Journalists and analysts love a new word. The current favourite is “phablet”, used to describe the new larger-sized smartphones that are nearly tablet-sized, but still a phone.
It’s a ghastly word, but don’t worry – it won’t catch on, despite the pick up in interest (see chart below). Here’s my theory why:
1) “smartphone” hasn’t caught on as a phrase
Smartphone is used in the industry to distinguish between the newer, touchscreen devices and older models termed feature phones that look like this (remember these?). It’s used all the time in articles and research.
But not in common language.

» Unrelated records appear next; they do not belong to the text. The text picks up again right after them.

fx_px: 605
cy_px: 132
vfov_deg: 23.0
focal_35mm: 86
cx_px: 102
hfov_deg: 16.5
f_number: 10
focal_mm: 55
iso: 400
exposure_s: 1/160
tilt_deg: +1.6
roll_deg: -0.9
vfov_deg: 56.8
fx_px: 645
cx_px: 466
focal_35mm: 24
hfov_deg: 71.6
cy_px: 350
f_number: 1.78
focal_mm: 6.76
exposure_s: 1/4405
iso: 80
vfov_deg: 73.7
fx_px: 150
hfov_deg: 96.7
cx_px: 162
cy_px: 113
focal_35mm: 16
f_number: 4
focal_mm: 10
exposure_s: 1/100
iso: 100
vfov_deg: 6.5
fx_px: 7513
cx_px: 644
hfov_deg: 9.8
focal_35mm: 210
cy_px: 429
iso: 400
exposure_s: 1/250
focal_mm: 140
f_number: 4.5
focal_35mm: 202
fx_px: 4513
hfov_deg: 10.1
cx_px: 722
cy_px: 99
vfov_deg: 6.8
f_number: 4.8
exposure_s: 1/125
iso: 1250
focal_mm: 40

No-one says “hey, have you seen my smartphone?” People still talk about their mobile. Or their phone. Because smartphone is both clumsy to say, and sounds pompous.

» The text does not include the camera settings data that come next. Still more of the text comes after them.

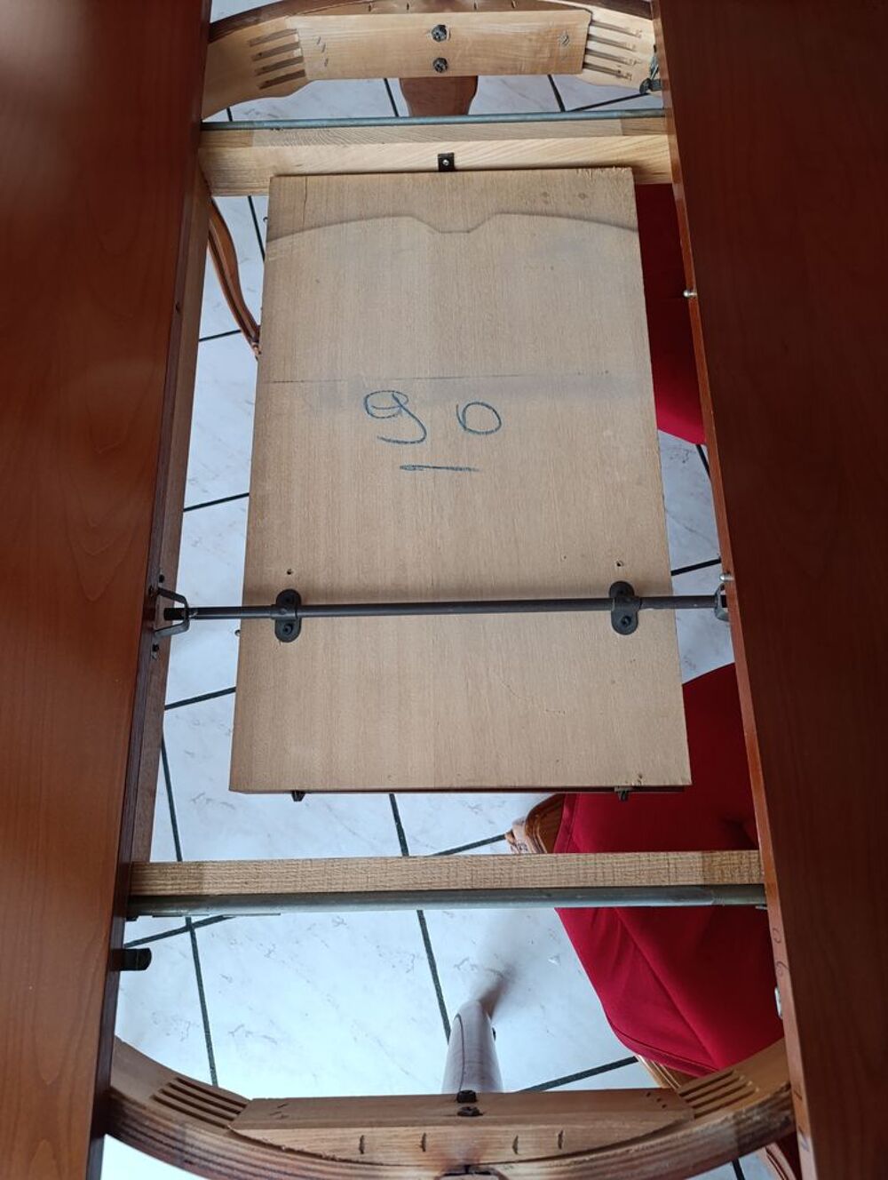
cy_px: 590
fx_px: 785
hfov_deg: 59.0
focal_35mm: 23
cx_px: 444
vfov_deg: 73.8
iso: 1250
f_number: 1.6
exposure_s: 1/33.3
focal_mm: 6.14
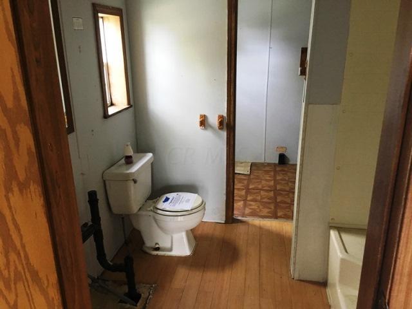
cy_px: 154
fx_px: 345
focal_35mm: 29
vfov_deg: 48.2
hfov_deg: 61.7
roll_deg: +0.5
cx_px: 206
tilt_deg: -17.0
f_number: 2.2
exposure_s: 1/30
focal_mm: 4.15
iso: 160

2) nobody cares about these distinctions in other areas
Like smartphone vs feature phone, we have laptop, netbook, PC – all industry distinctions. People just refer to their computer. And as we move to a world of uniform touchscreens, the only decisions people will care about are the cost, the operating system (Apple vs Android vs maybe Windows), and the size.

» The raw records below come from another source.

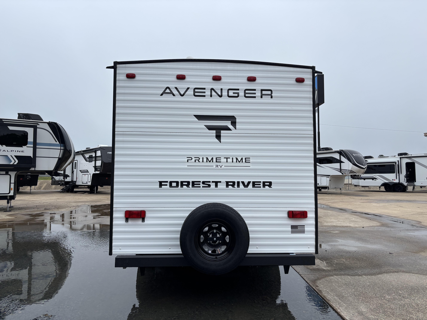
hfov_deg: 67.3
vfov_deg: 53.1
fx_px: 321
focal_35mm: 26
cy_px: 160
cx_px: 214
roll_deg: +0.1
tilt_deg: +2.8
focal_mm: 5.96
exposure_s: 1/1522
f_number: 1.6
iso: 50
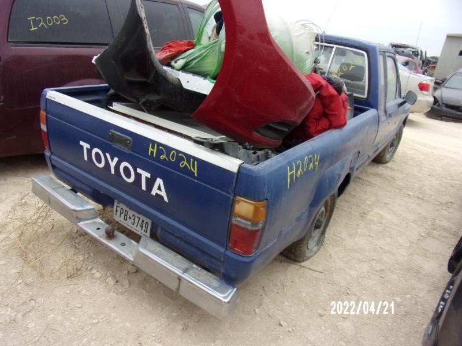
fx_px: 320
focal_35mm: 24
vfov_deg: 56.8
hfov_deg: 71.6
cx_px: 231
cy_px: 173
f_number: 3.3
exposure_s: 1/220
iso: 80
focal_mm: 4.3
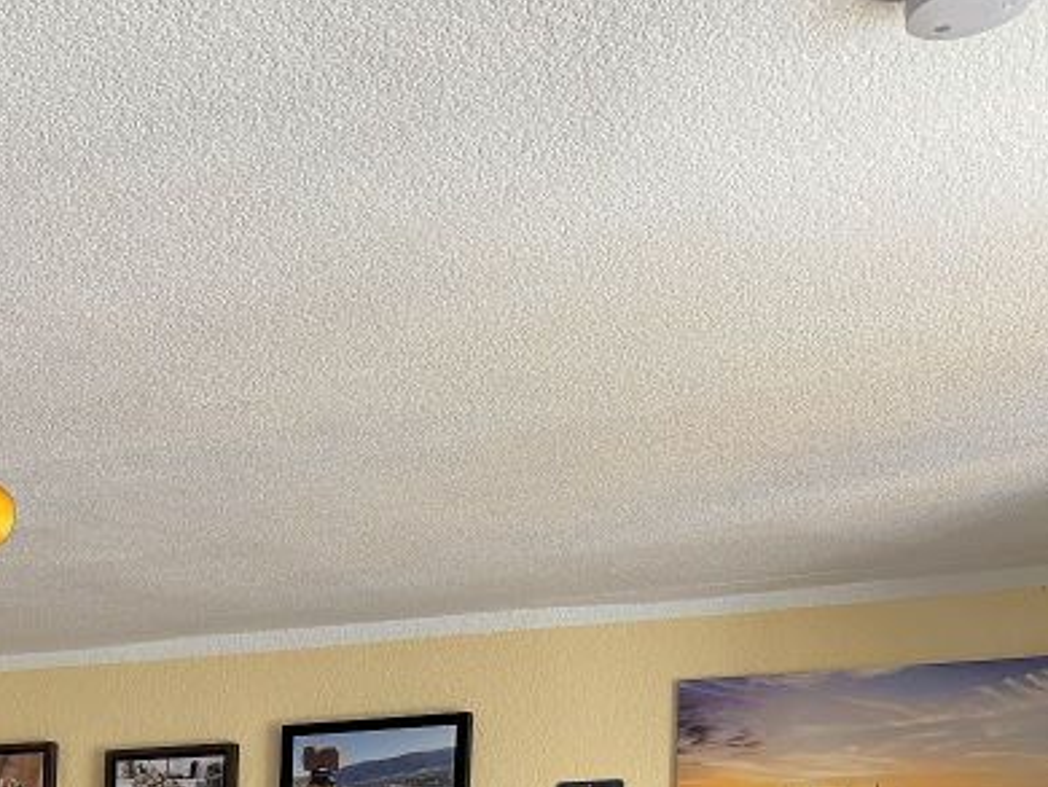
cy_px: 1015
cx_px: -51
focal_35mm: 63
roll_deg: -0.9
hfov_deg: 28.4
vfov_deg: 21.2
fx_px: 1909
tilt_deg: +0.1
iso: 160
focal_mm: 6.76
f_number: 1.78
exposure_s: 1/121
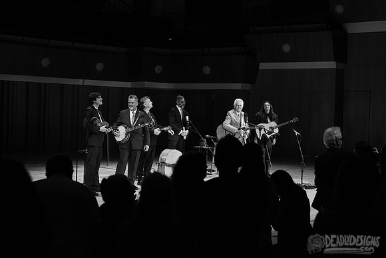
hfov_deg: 36.4
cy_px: 128
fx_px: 586
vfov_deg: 24.8
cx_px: 202
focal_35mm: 55
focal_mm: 48
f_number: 5
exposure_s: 1/800
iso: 2500
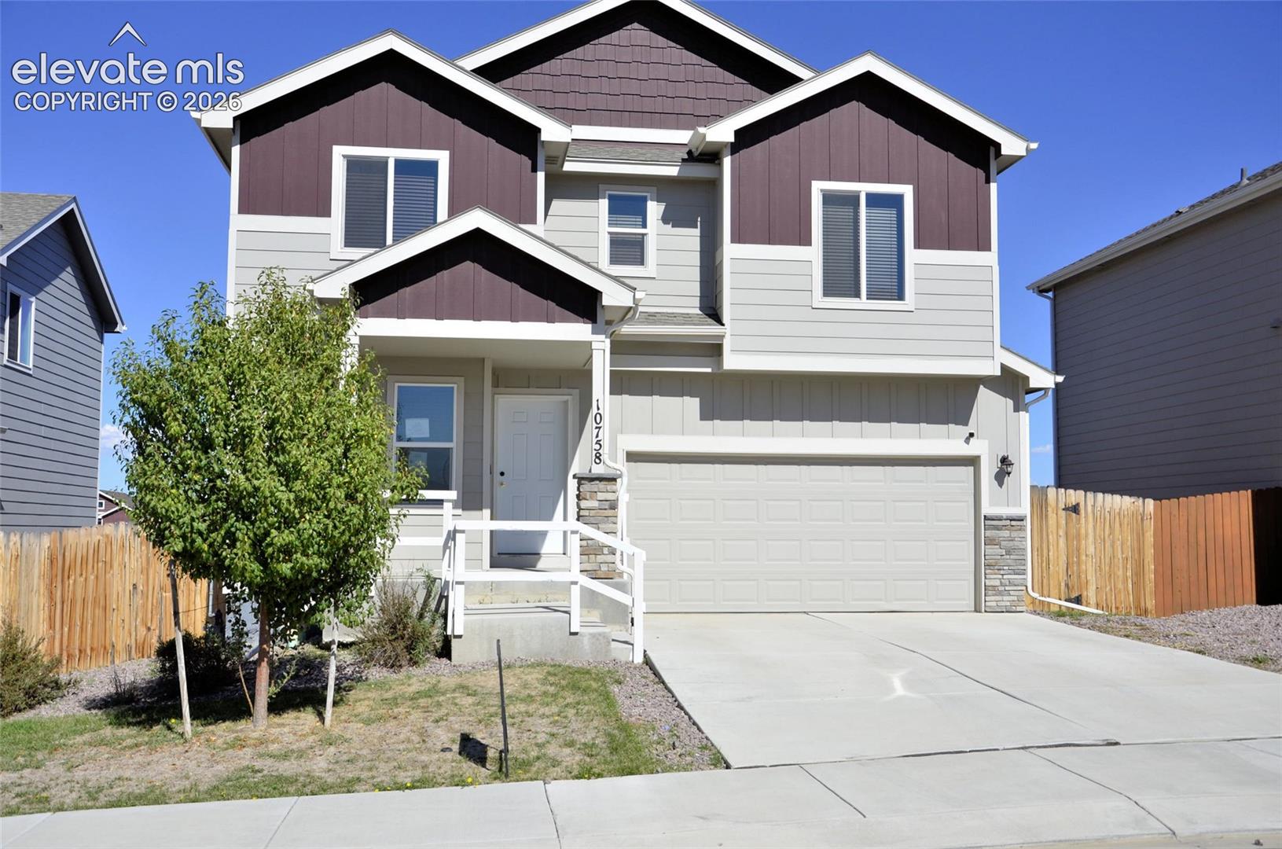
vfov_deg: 36.7
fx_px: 1279
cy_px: 424
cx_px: 641
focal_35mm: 36
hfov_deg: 53.2
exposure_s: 1/1000
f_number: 6.3
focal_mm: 24
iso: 200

3) portmanteau words might be catchy, but don’t often work
Grexit? It’s had it’s day (see chart below). Descriptive words like “onesie” are much better.
4) people prefer to talk about brands
Seen my Kindle? Pass me the iPad?
and the biggest reason of all: 5) your mobile is not your device, it’s your number
Whatever device people call you on, that’s your mobile. As Christopher Mims pointed out on Quartz, we use these things less and less for calls – as little as 10% – but that doesn’t mean phone calls are completely dead. We still need to make and receive calls. And if you are sharing your contact details, no-one will ever ask for your “phablet” number – just as no-one asks for your “smartphone” number. They will ask for your mobile number.
Because you move your number across devices – I’ve had the same number for over 8 phones now, I reckon. Whether I have a phablet, a smartphone, or a something else, when it rings, I’ll answer it – and I’m on my mobile.